If you have ever run an ordinary least squares (OLS) regression for an equation $y_i=\beta_0+\sum_{j=1}^p \beta_j x_i+\epsilon_i$, you have probably come across the problem of identifying how much a particular regressor $x_j$ contributes to the overall explanation of variation in the model. The overall goodness of fit is measured with the $R^2$ ("R-squared"), the ratio of the explained sum of squares to the total sum of squares. But is it possible to decompose the $R^2$ of the full model into partial $R^2_j$ so that $R^2=\sum_j R^2_j$? Being able to report such a decomposition is very useful to assess the explanatory power of individual regressors or groups of regressors (such as sets of indicator variables). Previous attempts at providing such influence measures were easy to compute but had particular problems. But there's a new kid in town. It's called the Shapley-Owen value. It provides a theoretically sound decomposition.

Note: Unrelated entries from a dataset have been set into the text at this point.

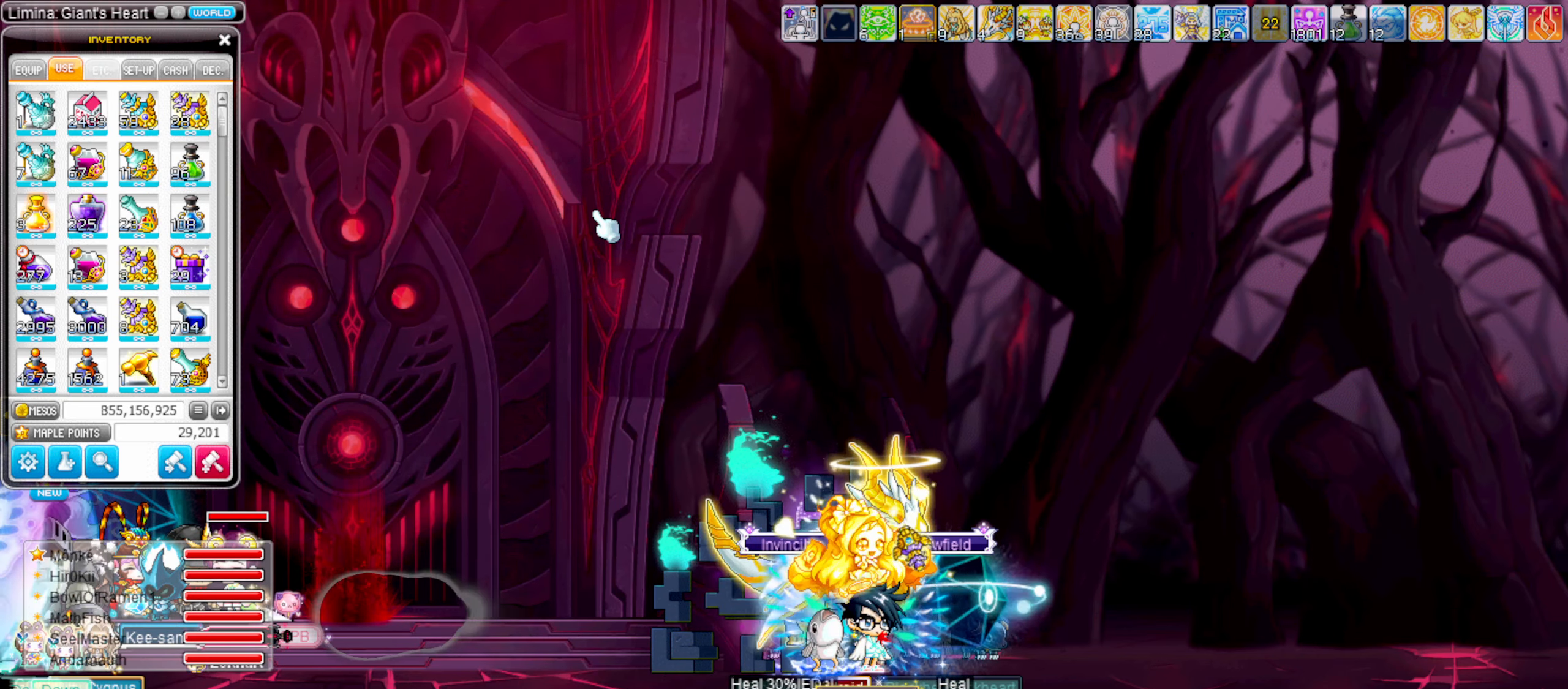
{"keys": [], "events": []}
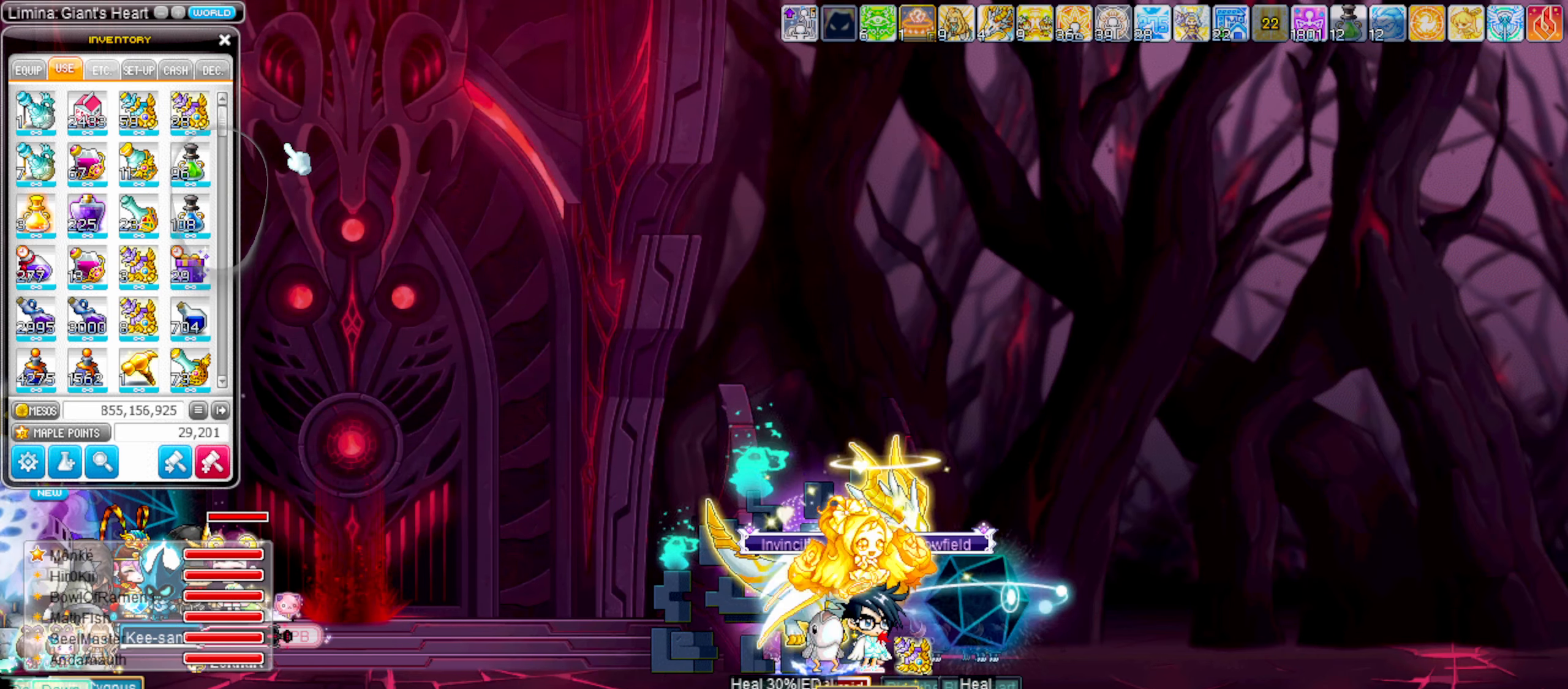
{"keys": [], "events": []}
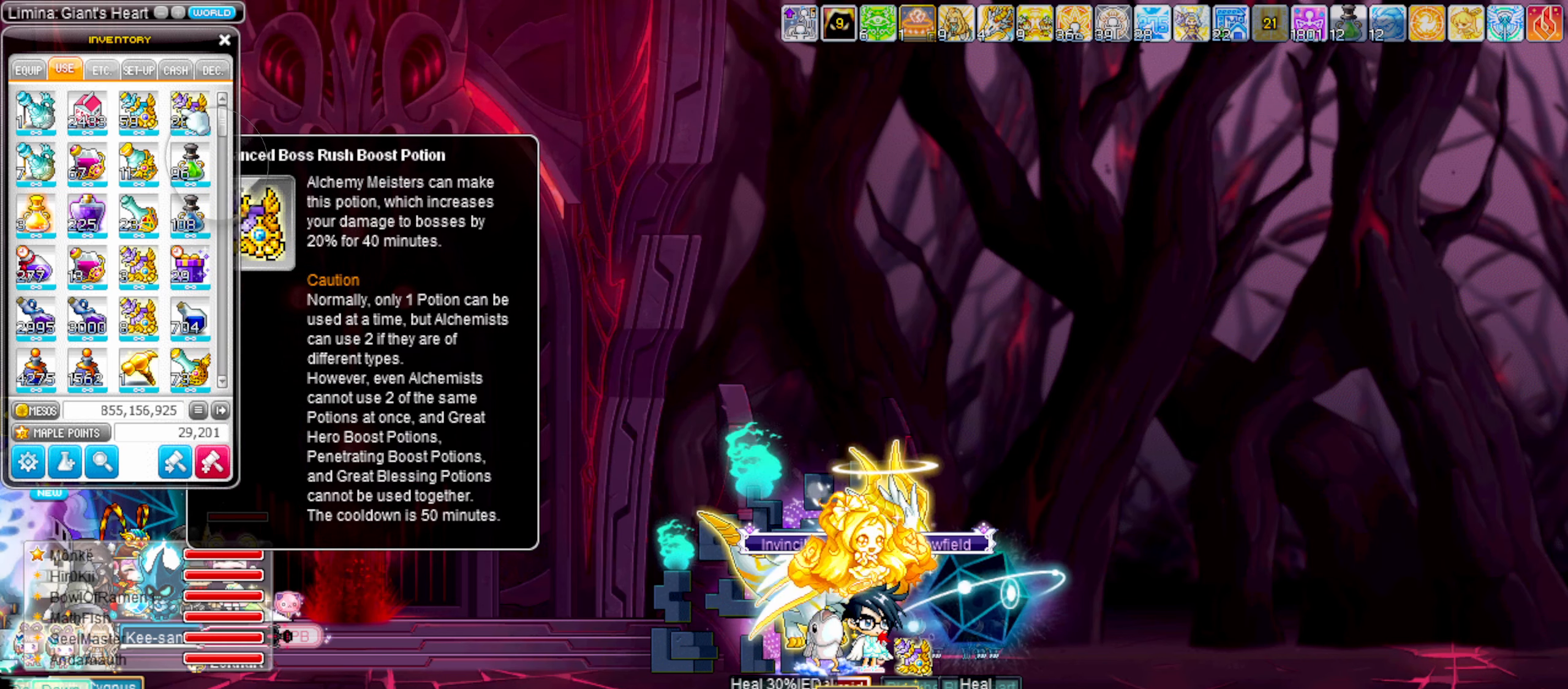
{"keys": [], "events": []}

The ideas presented here have been circulating for a while. A useful summary and software in the R language can be found on the web site of Ulrike Grömping Relative Importance of Regressors. A more theoretical discussion is in Prof. Grömping's article Estimators of relative importance in linear regression based on variance decomposition in the American Statistician 61(2) from May 2007. A more recent contribution is the paper by Frank Huettner and Marco Sunder of the University of Leipzig, entitled Axiomatic arguments for decomposing goodness of fit according to Shapley and Owen values. An implementation in Stata is provided as the module rego.

In game theory, the Shapley value is a way to distribute the total gains of a game to players fairly. The properties of this value make it particularly useful for analyzing regression results as well. Calculating the Shapley value for a particular regressor $j$ requires the computation of all $2^p$ possible models, one each for each $k$ combinations of models with $k$ regressors. It is easily seen that this becomes very large when a model contains many regressors of interest. With anything in excess of about twenty parameters of interest, it becomes quickly very expensive to calculate $R^2$ for all $2^p$ models.

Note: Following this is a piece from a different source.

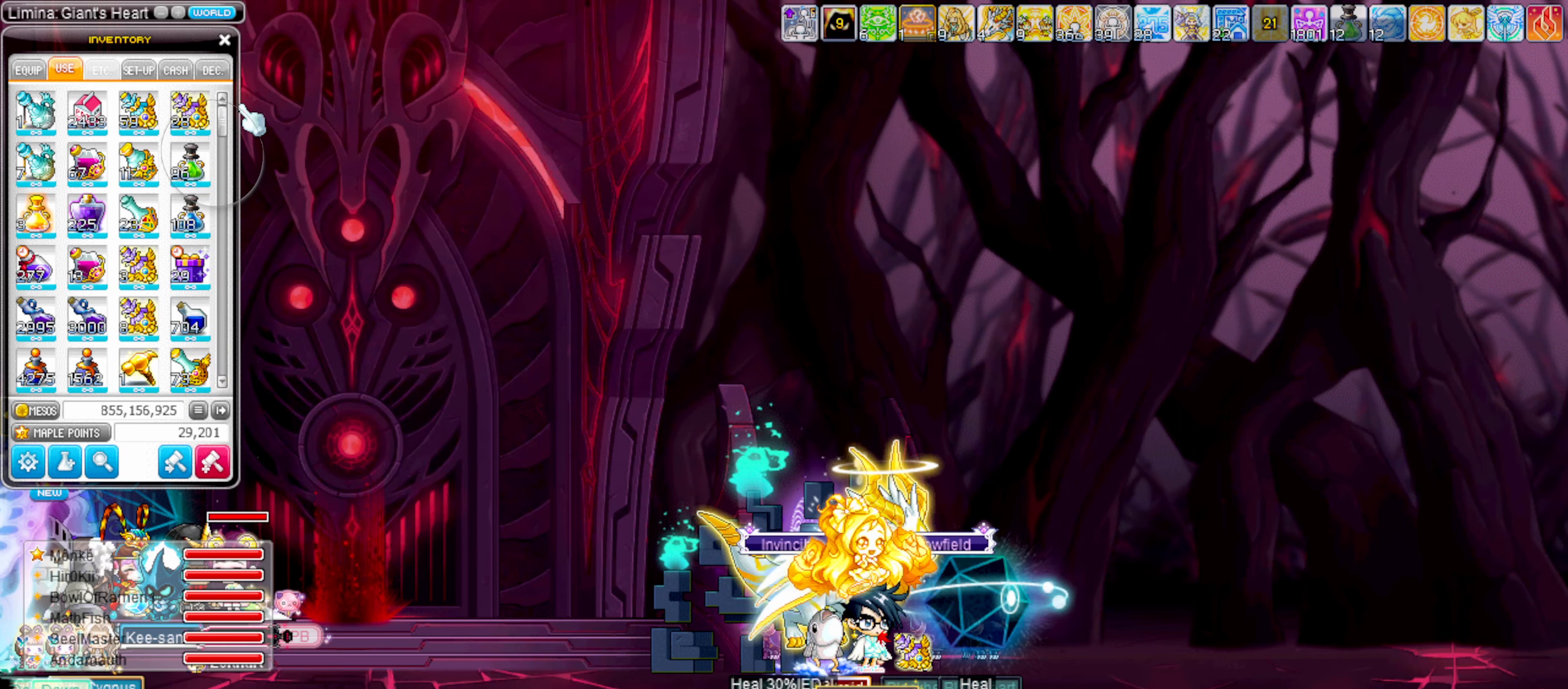
{"keys": [], "events": []}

So what exactly is the Shapley value, and how is it computed? The Shapley value adds the marginal contribution to the $R^2$ from adding regressor $x_k$ to the model, weighted by the number of permutations represented by this submodel. Now the partial $R^2_j$ for regressor $j$ is given by \[R^2_j= \sum_{T\subseteq Z\setminus\{x_j\}} \frac{k!\cdot(p-k-1)!}{p!}\left[R^2(T\cup\{x_j\})-R^2(T)\right] \] Here, $T$ is model with $k$ regressors but without regressor $x_j$, and $T\cup\{x_j\}$ is the same model but with $x_j$ included. The set $Z$ contains all models with combinations of regressors.

Computationally, all $2^p$ of the $R^2(\cdot)$ values can be computed efficiently from the variance-covariance matrix. Once a vector of these values is available, the Shapley values can be computed by iterating over each regressor and summing the weighted marginal contributions. The SAS code fragment below shows some nifty ways for the housekeeping of the model indices, exploiting the fact that the $2^p$ combinations can be indexed by bitmasks for inclusion or exclusion of individual regressors.

The Owen value is an extension of the Shapley value for so-called "cooperative games" with coalitions. The key property is that the Owen value works the same way as the Shapley value, but for groups of regressors. When we have a model with dozens of indicator variables, but we are only interested in the influence of the entire group of indicator variables, the Owen value reduces the complexity of the goodness-of-fit decomposition. In most models, the number of regressor groups that we are really interested in is relatively small. For $p=16$, there are only 65,534 submodels to compute (plus the full model, and the model without any regressors).

The code fragment below provides an implementation in the IML matrix language of the SAS system. It is embedded in a SAS macro with parameters for the database name, the dependent variable, and the regressors and group correspondence. It outputs the OLS results along with the decomposition of the goodness-of-fit. Of course, the code can be used for individual regressors as well as groups of regressors. If group names are identical to variable names, each group has only a single regressor.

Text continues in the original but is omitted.